_EXTRACT_
Heritage, however, contends that these actions were not enough, arguing that Liss must satisfy a heightened notice requirement because her investigations of Heritage's finances occurred in the course of her normal job duties. See, e.g., Malanga v. NYU Langone Med. Ctr., No. 14-CV-9681-WHP, 2015 WL 7019819, at *3 (S.D.N.Y. Nov. 12, 2015) (“Certain courts have held employees whose jobs require investigating fraud against the government to higher pleading standards.”); Ortiz v. Todres & Co., LLP, No. 15-CIV-1506-LGS, 2019 WL 1207856, at *5 (S.D.N.Y. Mar. 14, 2019) (“An employee who simply engages in behavior wholly consistent with his job description will not, without more, provide notice that he is engaging in a protected activity.”) (citation omitted).
Heritage's argument lacks merit, for several reasons. First-as noted in the very authority cited by Heritage-the heightened notice requirement is far from universally-accepted law. To the contrary, many courts have held that it is “doubtful” whether these “heightened standards for notice survive[d] the 2009 amendments to the FCA and analogous revisions to the NYFCA,” given that the 2009 amendments significantly “broadened the scope of the FCA's whistleblower provision” by providing protection for retaliation where the employee was engaged in efforts to stop an FCA violation as well as those indicative of an employee's intent to bring an FCA action. Swanson v. Battery Park City Auth., No. 15-CV-6938-JPO, 2016 WL 3198309, at *5 (S.D.N.Y. June 8, 2016) (internal citation and quotation marks omitted). Second, it is unclear whether this heightened standard would even be triggered here, as the precise parameters of Liss' job duties in relation to potential fraud are not entirely delineated on this record. The record is, however, sufficient to demonstrate that Liss put Heritage on notice that fraud “against the federal healthcare system” was a concern that motivated her outreach to outside regulators concerning the financial transactions.
Even if the heightened standard were applicable here, Liss still has done enough to show that Heritage was aware of her conduct. Under this heightened standard, some of the ways in which an employee can prove notice is by “acting outside her normal job responsibilities, notifying a party outside the usual chain of command, advising defendant to hire counsel, or taking any other action which . . . would put defendant on notice that litigation was a reasonable possibility.” Swanson, 2016 WL 3198309, at *5. Liss engaged in several of these activities-she reported her fraud suspicions to several parties outside of the chain of command (such as the HRSA representative and law enforcement); and in her October 22 email to Board members she made clear that she was contemplating litigation, by stating that she had brought the alleged fraud to the attention of outside regulators, that she “will not permit you or anyone for that matter to retaliate against me or to perpetuate a fraud against the federal healthcare system,” and advised the Board members “to put your individual insurance carriers on notice that . . . I will bring individual action against each and every one of you.” (Docket entry no. 39-25, at 3.) Accordingly, Liss has proffered sufficient evidence to permit a reasonable fact finder to conclude that Heritage was on notice of her protected activity.

_ACTIVITIES_
1/ In the opinion excerpt, what did Liss advise the Board members to do in her October 22 email?
2/ Carry the opinion excerpt forward from its final sentence.
The data after this text is not needed for any of the work here.

_DATA SHOWN_
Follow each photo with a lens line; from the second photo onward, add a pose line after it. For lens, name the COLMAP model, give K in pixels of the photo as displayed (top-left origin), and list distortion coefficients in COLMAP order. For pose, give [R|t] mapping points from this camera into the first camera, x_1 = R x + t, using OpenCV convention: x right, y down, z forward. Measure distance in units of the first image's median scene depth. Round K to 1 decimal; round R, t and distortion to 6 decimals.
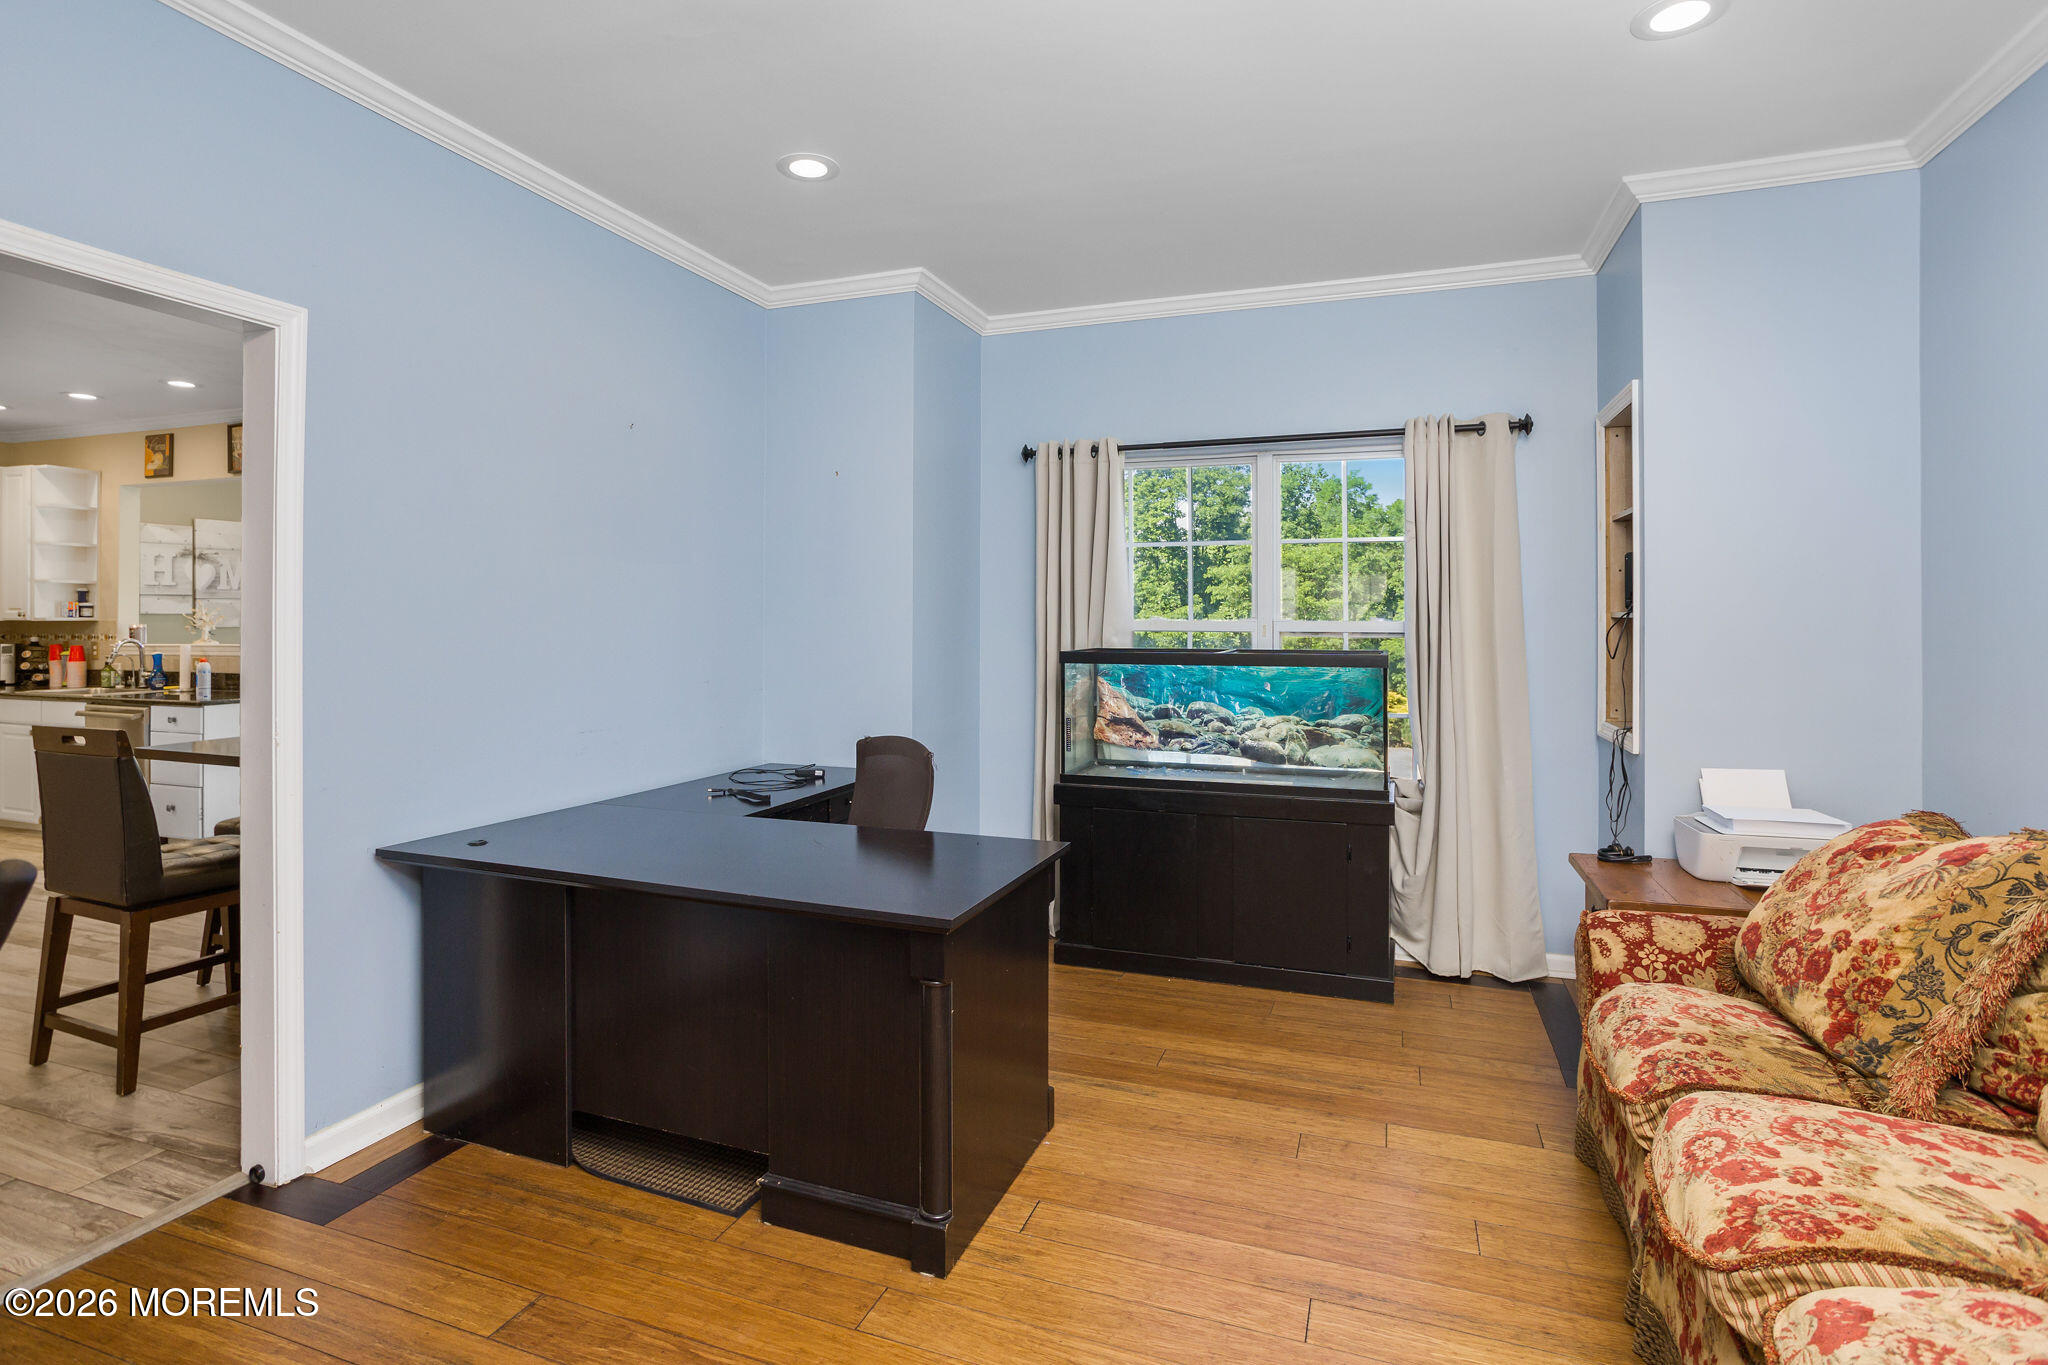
lens RADIAL K [[1020.1, 0, 1013.0], [0, 1020.1, 618.5], [0, 0, 1]] dist [-0.005125, 0.001185]
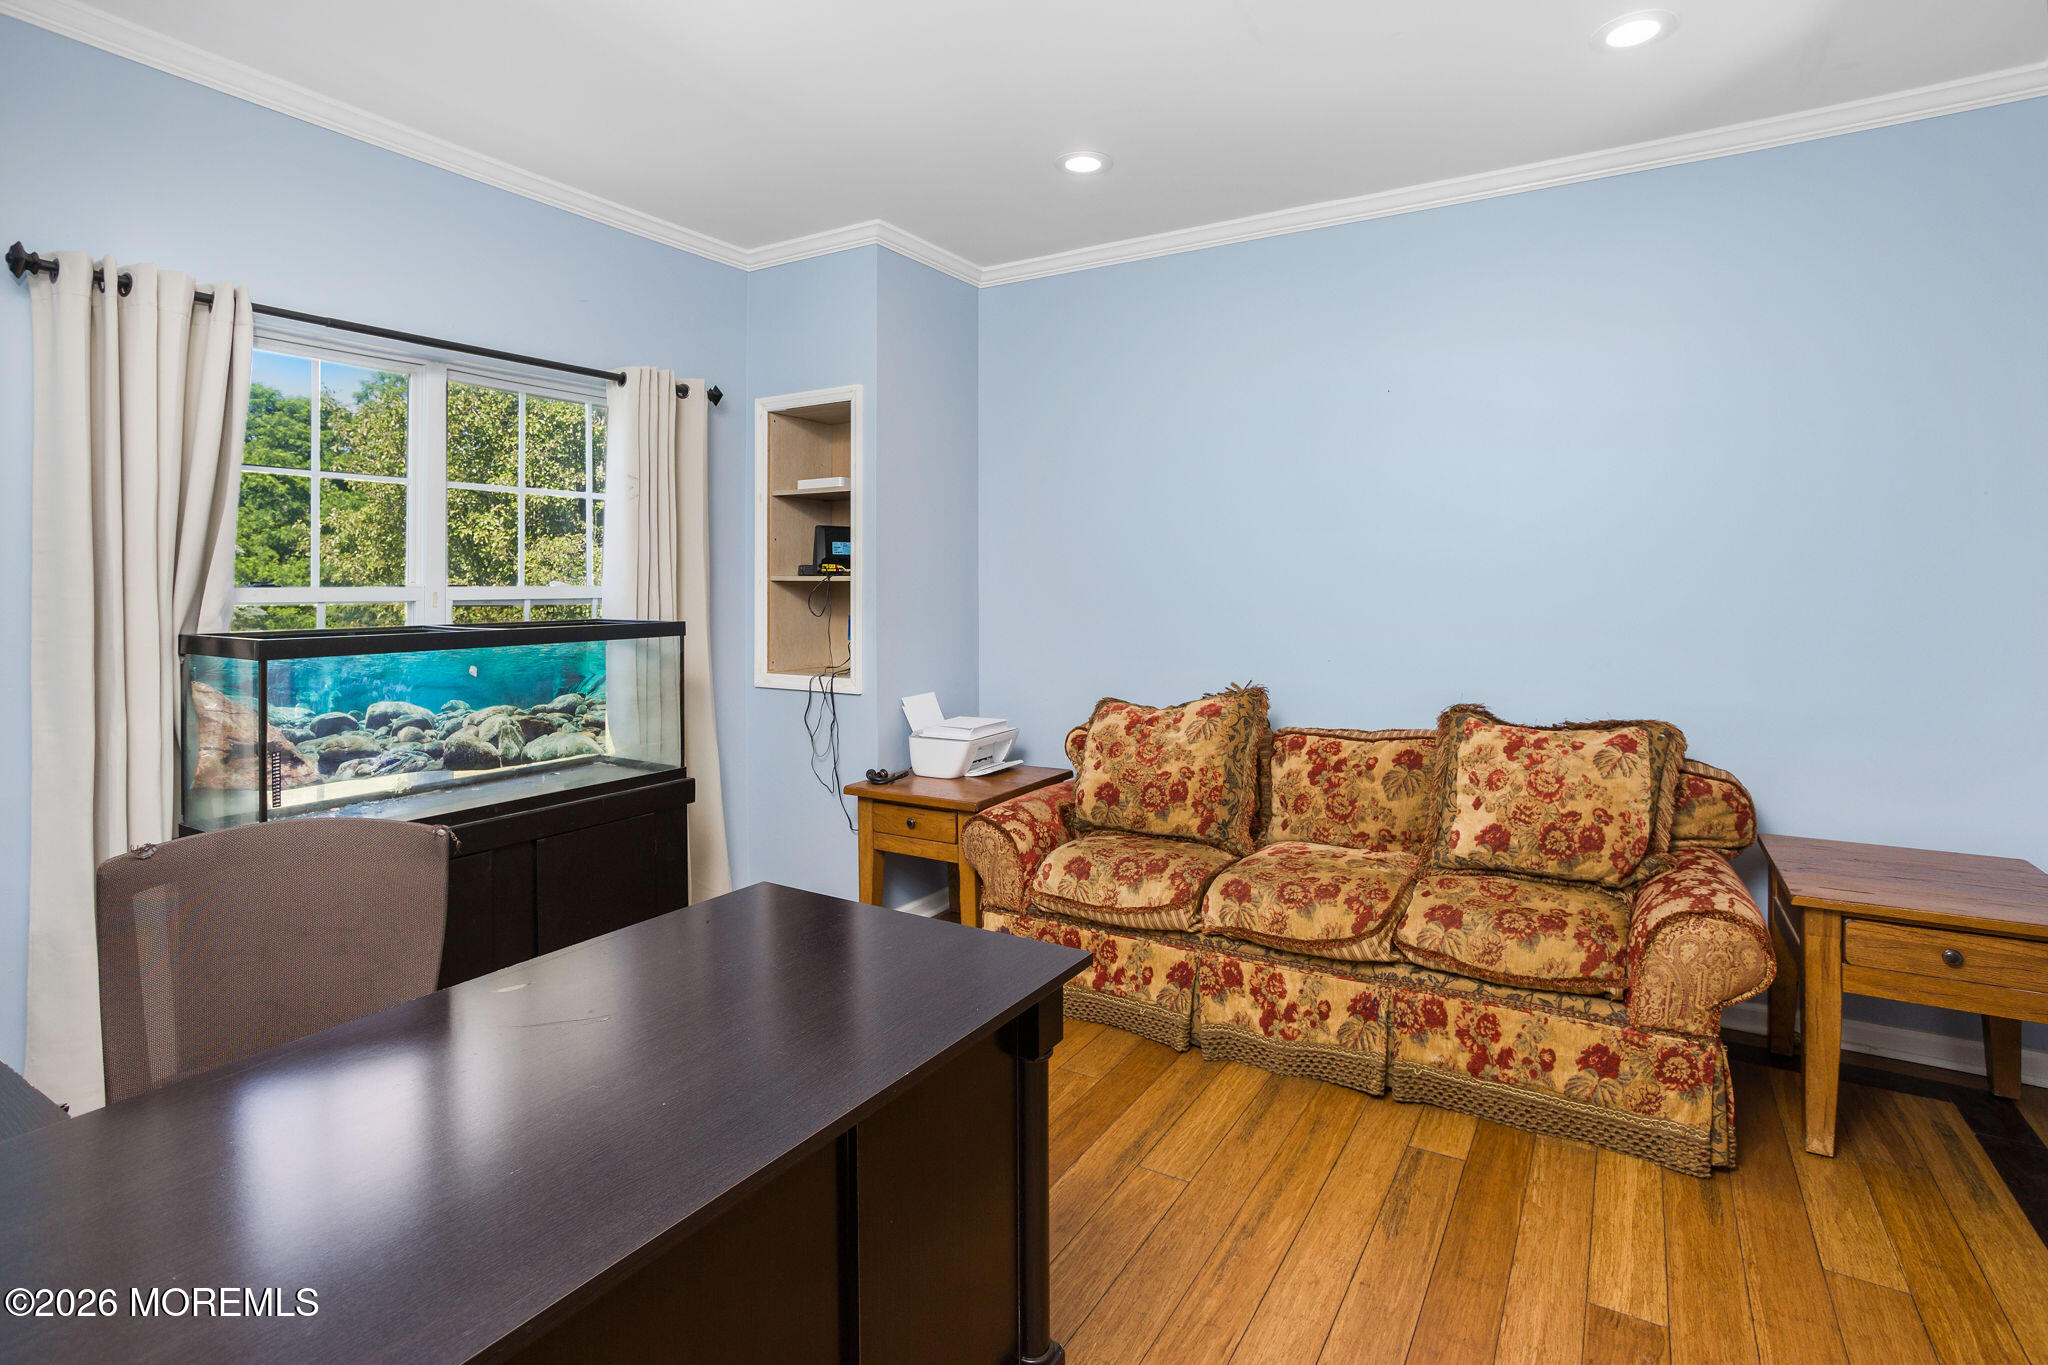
lens RADIAL K [[1020.1, 0, 1053.5], [0, 1020.1, 580.7], [0, 0, 1]] dist [-0.005125, 0.001185]
pose [[0.178645, 0.000049, 0.983914, -0.429251], [-0.002300, 0.999997, 0.000367, -0.003163], [-0.983911, -0.002328, 0.178644, 0.431020]]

_ANSWERS FOR THE EXERCISE_
1/ She advised them to put their individual insurance carriers on notice that she would bring individual action against each and every one of them.

2/
Adverse Action and Causation
The final element of an FCA retaliation claim “requires proof of both adverse action and causation.” Khurana, 511 F.Supp.3d at 477. Here, it is undisputed that Liss suffered adverse action, in that her employment was terminated by Heritage on October 30, 2018. See 31 U.S.C. § 3730(h)(1) (for purposes of the FCA, adverse action occurs when an employee “is discharged”).
The second question is whether Liss has demonstrated that her termination occurred “because of” her disclosure of her concerns regarding fraudulent activity in connection with the government grants. Khurana, 511 F.Supp.3d at 479. In interpreting what it means for an adverse action to occur “because of” an employee's protected activity, courts in the Second Circuit have most commonly held “that the but-for standard [of causation] is the appropriate one.” Id. But-for causation “requires proof that the unlawful retaliation would not have occurred in the absence of the alleged wrongful action or actions of the employer.” Zann Kwan v. Andalex Grp. LLC, 737 F.3d 834, 845 (2d Cir. 2013) (citation omitted). Thus, Liss must demonstrate that, had she not brought to light the suspected financial fraud, her employment would not have been terminated.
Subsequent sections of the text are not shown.